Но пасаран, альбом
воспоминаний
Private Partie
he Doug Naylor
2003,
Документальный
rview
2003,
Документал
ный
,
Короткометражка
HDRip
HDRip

> _Task objective_: Print every line of the records verbatim, in their original order, with each on its own line.

> _Task answer_:
Но пасаран, альбом
воспоминаний
Private Partie
he Doug Naylor
2003,
Документальный
rview
2003,
Документал
ный
,
Короткометражка
HDRip
HDRip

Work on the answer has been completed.